The Advice Not Given About Managing Email

Screenshot of mock email regarding a fictitious report on blockchain and medicine.

There are millions of takes floating around the internet purporting to be the secret to getting the seemingly endless mountain of email we receive in a day under control. The thing is, they are all missing the real trick.

It is the bane of the modern white-collar workplace. Email. We know we get too many of them every day.

The staple conversation around the bespoke artisanal filtered water tap in the kitchen that always needs its filter replaced is how we struggle to stay on top of the endless mountain of correspondence that arrives every minute with a chime and a notification in the bottom of our screen.

There is plenty of advice out there about staying sane and actually accomplishing what you set out to do in a day, avoiding falling into the pit of forever reading and responding to email.

The problem with most of this advice is that it presents the solution as a simple, can start it in five minutes on Monday morning and by 11am everything is sorted and you’ve ascended to the next plane of existence. Because who doesn’t want to spend two hours on a Monday morning in the senior leadership team meeting?

The problem is, all these ideas tend to present a manual solution. The problem is still that you need to pile through your inbox and decide which emails need responding to.

What you should be doing, is letting the computer do a lot of that heavy lifting for you.

We all have on our desks a machine that is very good and doing repetitive tasks within a set of rules given to it by an operator. Why not use it?

The number of emails that a typical white-collar person receives they do not even need to read, let alone respond to, is massive. I would think that a lot of them are automatically generated.

These emails come from the same places, and should be filtered so they are filed in the appropriate spot but do not generate a notification. There, saved you looking at 20 emails.

Those all staff emails about…whatever it is, Stephen’s birthday or there’s a taped off loo in the gents because someone from sales clogged it. They don’t need distract you from what you’re doing, but you want to read them. File them into a folder to check after lunch.

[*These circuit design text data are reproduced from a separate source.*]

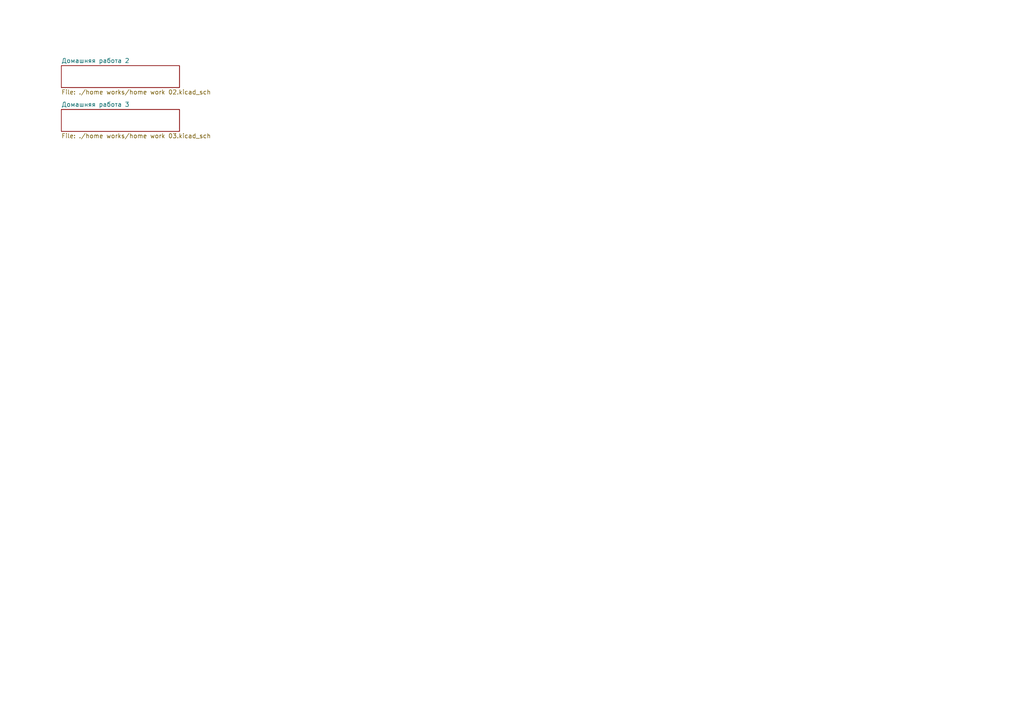
<source format=kicad_sch>
(kicad_sch
	(version 20231120)
	(generator "eeschema")
	(generator_version "8.0")
	(uuid "34d483ea-61c1-4e08-b30a-5dee616d4777")
	(paper "A4")
	(lib_symbols)
	(sheet
		(at 17.78 19.05)
		(size 34.29 6.35)
		(fields_autoplaced yes)
		(stroke
			(width 0.1524)
			(type solid)
		)
		(fill
			(color 0 0 0 0.0000)
		)
		(uuid "c73feff7-a444-4fc1-b029-86822a883591")
		(property "Sheetname" "Домашняя работа 2"
			(at 17.78 18.3384 0)
			(effects
				(font
					(size 1.27 1.27)
				)
				(justify left bottom)
			)
		)
		(property "Sheetfile" "./home works/home work 02.kicad_sch"
			(at 17.78 25.9846 0)
			(effects
				(font
					(size 1.27 1.27)
				)
				(justify left top)
			)
		)
		(instances
			(project "mipt"
				(path "/34d483ea-61c1-4e08-b30a-5dee616d4777"
					(page "2")
				)
			)
		)
	)
	(sheet
		(at 17.78 31.75)
		(size 34.29 6.35)
		(fields_autoplaced yes)
		(stroke
			(width 0.1524)
			(type solid)
		)
		(fill
			(color 0 0 0 0.0000)
		)
		(uuid "cfdf2a98-d53d-4979-9485-05dd773be1bb")
		(property "Sheetname" "Домашняя работа 3"
			(at 17.78 31.0384 0)
			(effects
				(font
					(size 1.27 1.27)
				)
				(justify left bottom)
			)
		)
		(property "Sheetfile" "./home works/home work 03.kicad_sch"
			(at 17.78 38.6846 0)
			(effects
				(font
					(size 1.27 1.27)
				)
				(justify left top)
			)
		)
		(instances
			(project "mipt"
				(path "/34d483ea-61c1-4e08-b30a-5dee616d4777"
					(page "3")
				)
			)
		)
	)
	(sheet_instances
		(path "/"
			(page "1")
		)
	)
)

</source>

That email newsletter you never read, but never unsubscribe from? JUST UNSUBSCRIBE FROM IT. You do not need updates from the weirdly cheery developer that build a WordPress plugin you have not used in five years.

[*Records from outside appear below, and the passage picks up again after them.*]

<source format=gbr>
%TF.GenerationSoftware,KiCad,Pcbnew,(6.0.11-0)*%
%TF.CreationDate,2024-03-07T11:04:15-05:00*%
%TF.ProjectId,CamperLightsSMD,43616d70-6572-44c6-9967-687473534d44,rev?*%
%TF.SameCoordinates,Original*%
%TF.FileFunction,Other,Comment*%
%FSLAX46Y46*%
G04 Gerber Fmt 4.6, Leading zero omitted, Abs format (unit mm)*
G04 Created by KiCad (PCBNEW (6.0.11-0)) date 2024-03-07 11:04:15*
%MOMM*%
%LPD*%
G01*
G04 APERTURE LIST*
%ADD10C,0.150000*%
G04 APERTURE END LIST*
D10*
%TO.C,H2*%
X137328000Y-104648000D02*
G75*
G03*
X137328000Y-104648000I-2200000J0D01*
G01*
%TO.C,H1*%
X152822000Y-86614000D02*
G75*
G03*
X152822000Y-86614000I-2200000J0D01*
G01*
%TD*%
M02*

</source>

These email filters can be set up in your email client. It might be Gmail, it might be Outlook, it might be something else. I guarantee you that no matter your email client there is a simple way to set up a rule that looks at who sent an email or what the subject line or who the recipients are, can mark it automatically as read and move it from your inbox to another folder in your account.

Setting up a series of these rules for your own email is not going to happen over a coffee when you get into the office, or even over a day or two.

The thing you need to actually train yourself to do is understand and analyse what actually is sent to you, recognise the patterns and create a series of rules that correspond to those patterns.

Do that, and suddenly that familiar chime will be less frequent, and take less time out of your day.